Когда Александр снова замолчал, Джеймс спросил:

— А что стало с молодым человеком?

— В общем, несколько недель он был очень плох. Одна сторона его лица от уха до нижней челюсти была сильно рассечена, наверняка должен был остаться шрам, но по прошествии недели он уже мог говорить. Руководитель труппы, в которой он работал и вместе с которой приехал в Лондон на короткие гастроли, хотел подать в суд, но парень не разрешил. Он, заботясь об Айрин, не хотел, чтобы в газетах трепали ее имя и чтобы причина, по которой ее муж побил их обоих, была преподнесена публике со слов этого зверя, Бейндора.

— Но разве в дело не вмешалась полиция?

— Нет. Они приходили в поместье, но Бейндор сказал, что пострадавшая женщина — его жена, и спросил: «Она подала жалобу?» Когда они ответили отрицательно, он задал вопрос о другом пострадавшем: обратился ли он в суд? И ответ снова был «нет». Тогда он сказал, что это семейное дело, сугубо частное, и полиции нечего совать в него нос.

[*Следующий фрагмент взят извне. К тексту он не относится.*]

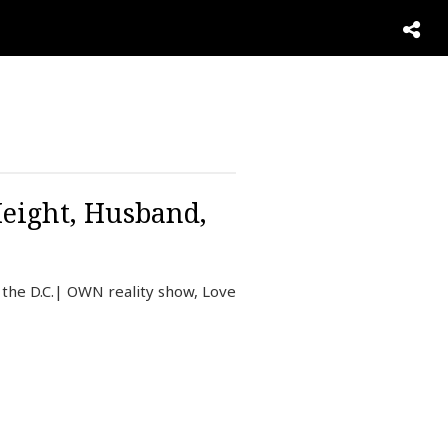
Height, Husband,
 the D.C.| OWN reality show, Love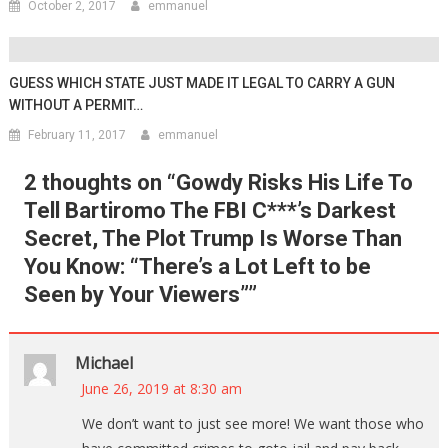
October 2, 2017
emmanuel
GUESS WHICH STATE JUST MADE IT LEGAL TO CARRY A GUN
WITHOUT A PERMIT…
February 11, 2017
emmanuel
2 thoughts on “
Gowdy Risks His Life To
Tell Bartiromo The FBI C***’s Darkest
Secret, The Plot Trump Is Worse Than
You Know: “There’s a Lot Left to be
Seen by Your Viewers”
”
Michael
June 26, 2019 at 8:30 am
We don’t want to just see more! We want those who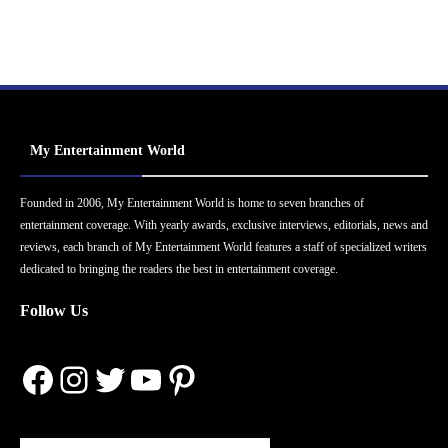
My Entertainment World
Founded in 2006, My Entertainment World is home to seven branches of
entertainment coverage. With yearly awards, exclusive interviews, editorials, news and
reviews, each branch of My Entertainment World features a staff of specialized writers
dedicated to bringing the readers the best in entertainment coverage.
Follow Us
Facebook
Instagram
Twitter
YouTube
Pinterest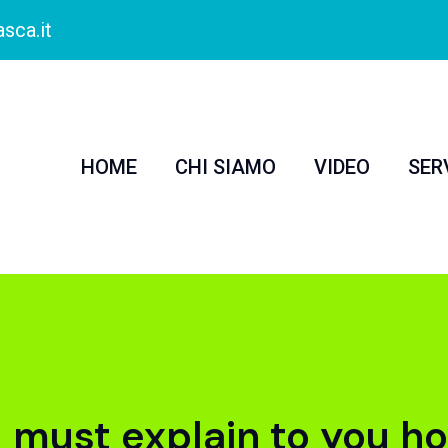
sca.it
HOME
CHI SIAMO
VIDEO
SER
I must explain to you ho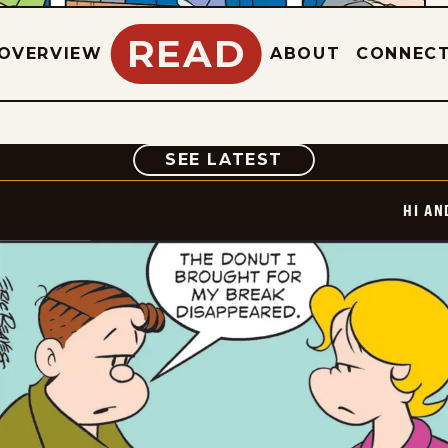
READ
OVERVIEW
ABOUT
CONNEC
COMIC
SEE LATEST
HI AN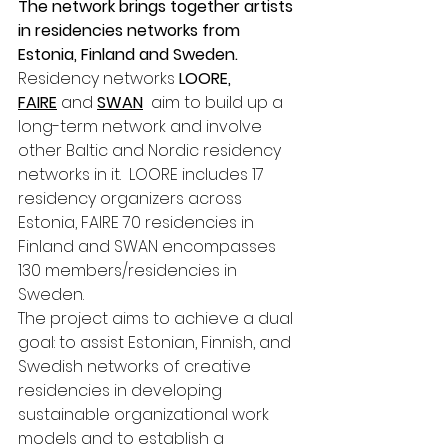
The network brings together artists 
in residencies networks from 
Estonia, Finland and Sweden.
Residency networks 
LOORE, 
FAIRE
 and 
SWAN
  aim to build up a 
long-term network and involve 
other Baltic and Nordic residency 
networks in it.  LOORE includes 17 
residency organizers across 
Estonia, FAIRE 70 residencies in 
Finland and SWAN encompasses 
130 members/residencies in 
Sweden. 
The project aims to achieve a dual 
goal: to assist Estonian, Finnish, and 
Swedish networks of creative 
residencies in developing 
sustainable organizational work 
models and to establish a 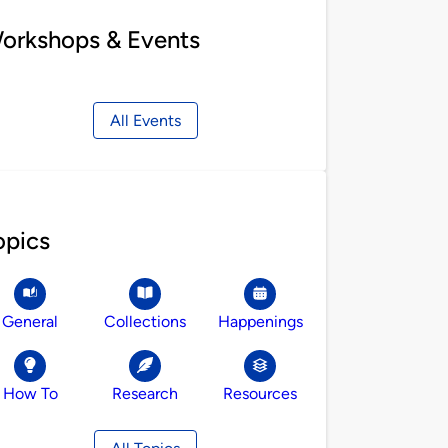
orkshops & Events
All Events
opics
General
Collections
Happenings
How To
Research
Resources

Я не видел его почти шесть недель и думал, что он уехал за границу. Но однажды он ворвался сюда и потребовал встречи с моим отцом. В то время отец начал понемногу отходить от дел и частенько проводил время в свое удовольствие — он перестраивал дом, а чтобы расширить клинику Гленды, купил соседнее здание, с которым у клиники была общая стена. Отец хотел сломать эту стену и обустроить уютную квартирку для Гленды и комнату отдыха для персонала. При такой перепланировке можно было бы оборудовать еще восемь одноместных палат. Он носился с этой идеей, как ребенок с новой игрушкой. Мама сказала: «Оставь его в покое. Ты справишься в фирме сам, а он сейчас так счастлив!»